Considering doing a holiday with children and their partners next year. Last time we did this I was exhausted as I did nearly all the cooking, we paid for all the food and meals out and drove everyone around. How is it possible to make it work so this doesn't happen? Children are all skint and only one of them drives. They can't afford to hire cars, pay for meals etc. Some of them are good cooks, others can't cook really! I would love to do it but the logistics are a nightmare!

Rebecca36 · 07/08/2018 11:10

Have a short break or long weekend with parents, otherwise go it alone! I don't generally approve of lying but you could say you are having longer holiday with friends or you want to go somewhere (that they wouldn't want to go).

I didn't go away with grandparents - though did stay sometimes with grandparents who lived not far from coast, but that's different. When mine w small we invited grandparents a couple of times but it wasn't a regular thing. It was nicer when it was a novelty!

HollyGibney · 07/08/2018 11:10

I go with my children.

I would never repeat never go with my parents or even a group of friends. My parents are judgmental, critical nightmares. As for friends and group situations, I live by the mantra of "there's always one" as in there'll always be one that spoils it in some way and I just don't want to have to deal with that. My kids and I get on fine and have no unreasonable expectations. When they're too old to want to go with me, I will go alone or on dog friendly holidays with my dog.

Prawnofthepatriarchy · 07/08/2018 11:13

I've just come back from a week spent with my DPs, my DBs and 1 DSIL, my DSs and their girlfriends. We go on a large family holiday every year and have done all my life. We're a harmonious bunch and have a lot of fun.

We love it. I see my DPs for several days about once a month but I only spend more than a day or two with my brothers during this precious week. I love everyone in my family.

Prawnofthepatriarchy · 07/08/2018 11:15

Sorry, should read: I only spend more than a day or two with my brothers every year apart from during this precious week.
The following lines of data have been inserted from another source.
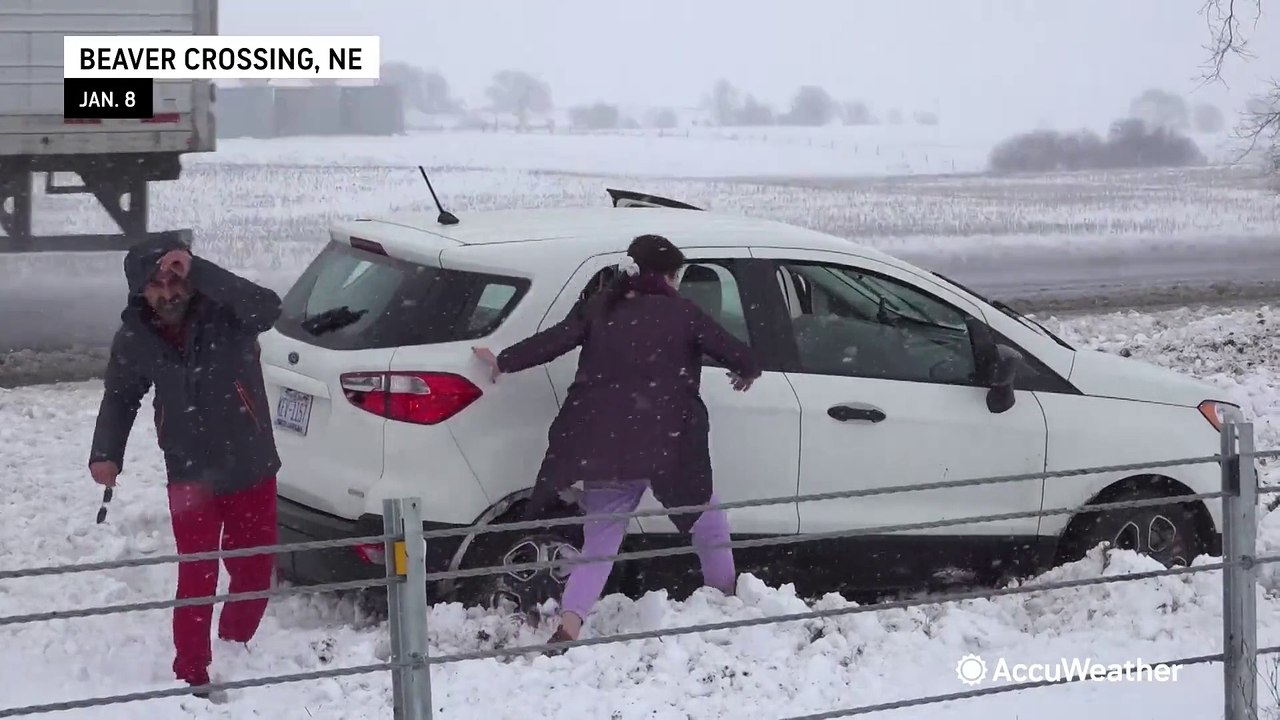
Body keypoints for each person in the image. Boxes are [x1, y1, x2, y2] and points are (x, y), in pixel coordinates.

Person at [472, 234, 762, 645]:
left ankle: (569, 626)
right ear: (672, 276)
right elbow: (743, 357)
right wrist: (745, 373)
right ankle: (727, 602)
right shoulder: (684, 314)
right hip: (667, 446)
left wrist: (504, 361)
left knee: (601, 541)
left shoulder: (602, 307)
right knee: (709, 523)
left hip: (605, 445)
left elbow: (554, 340)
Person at [87, 236, 283, 696]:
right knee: (197, 573)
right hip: (188, 470)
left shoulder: (227, 312)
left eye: (177, 280)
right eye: (157, 284)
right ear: (140, 290)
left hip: (249, 463)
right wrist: (106, 452)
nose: (170, 292)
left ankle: (235, 644)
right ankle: (190, 673)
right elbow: (120, 396)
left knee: (254, 571)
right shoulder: (135, 336)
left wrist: (200, 270)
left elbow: (269, 309)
mumeeee · 07/08/2018 11:15

It's definitely not the norm in our family.
When our daughters were children our holidays were just for our small family and I know that was the same for my siblings and their families

fairgame84 · 07/08/2018 11:19

I don't go on holiday with anybody that doesn't live in my house.
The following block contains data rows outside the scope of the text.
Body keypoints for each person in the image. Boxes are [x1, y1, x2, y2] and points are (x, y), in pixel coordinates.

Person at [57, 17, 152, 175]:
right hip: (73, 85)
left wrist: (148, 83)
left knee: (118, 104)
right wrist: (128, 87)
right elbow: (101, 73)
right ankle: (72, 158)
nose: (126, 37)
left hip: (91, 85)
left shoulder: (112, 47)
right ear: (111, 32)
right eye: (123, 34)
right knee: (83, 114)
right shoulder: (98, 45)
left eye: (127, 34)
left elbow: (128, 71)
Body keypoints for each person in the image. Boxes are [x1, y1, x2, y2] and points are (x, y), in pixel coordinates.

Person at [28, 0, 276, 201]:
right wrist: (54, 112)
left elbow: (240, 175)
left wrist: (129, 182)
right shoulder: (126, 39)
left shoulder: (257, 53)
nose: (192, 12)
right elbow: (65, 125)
My DP are desperate to have a big family holiday but there is no way I would go. I went to Centre Parcs with DP for weekend as they hadn't had a holiday for years and I wanted to do something nice for them but it wasn't great as we have different ideas about holidays.
For me a holiday needs to be stress free and it wouldn't be if other people were there as they would want different things out of a holiday.
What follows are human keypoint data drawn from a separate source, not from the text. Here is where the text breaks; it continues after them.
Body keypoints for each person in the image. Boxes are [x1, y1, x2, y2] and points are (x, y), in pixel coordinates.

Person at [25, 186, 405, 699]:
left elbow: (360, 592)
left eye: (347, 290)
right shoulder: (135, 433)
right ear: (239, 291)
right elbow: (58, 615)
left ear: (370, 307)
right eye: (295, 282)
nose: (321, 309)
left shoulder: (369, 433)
bellsbuss · 07/08/2018 11:25

We are very fortunate that we do a mixture, 3 days in the UK with my OH, children , siblings and my mum. 3 days in the UK with OH, children , his parents and siblings. 5 days abroad with my mum and sisters , 5 days abroad just OH and I and 7-10 abroad OH and I and our children. Every other year in laws take us abroad for a week which is lovely and very kind but you feel like you can't do what you want as you haven't paid

Ragwort · 07/08/2018 17:25

light - just don't do it ........... you will end up paying for everything and doing all the cooking again .......... even 'adult' children can convert to child like mode with they are with their parents - whatever age.

What is it that appeals to you about a big family holiday again if it didn't work that well before? I have a few friends who take their 'young adult' children away with them but they all say that they only join them to get a 'free' holiday and then moan when it isn't entirely to their taste.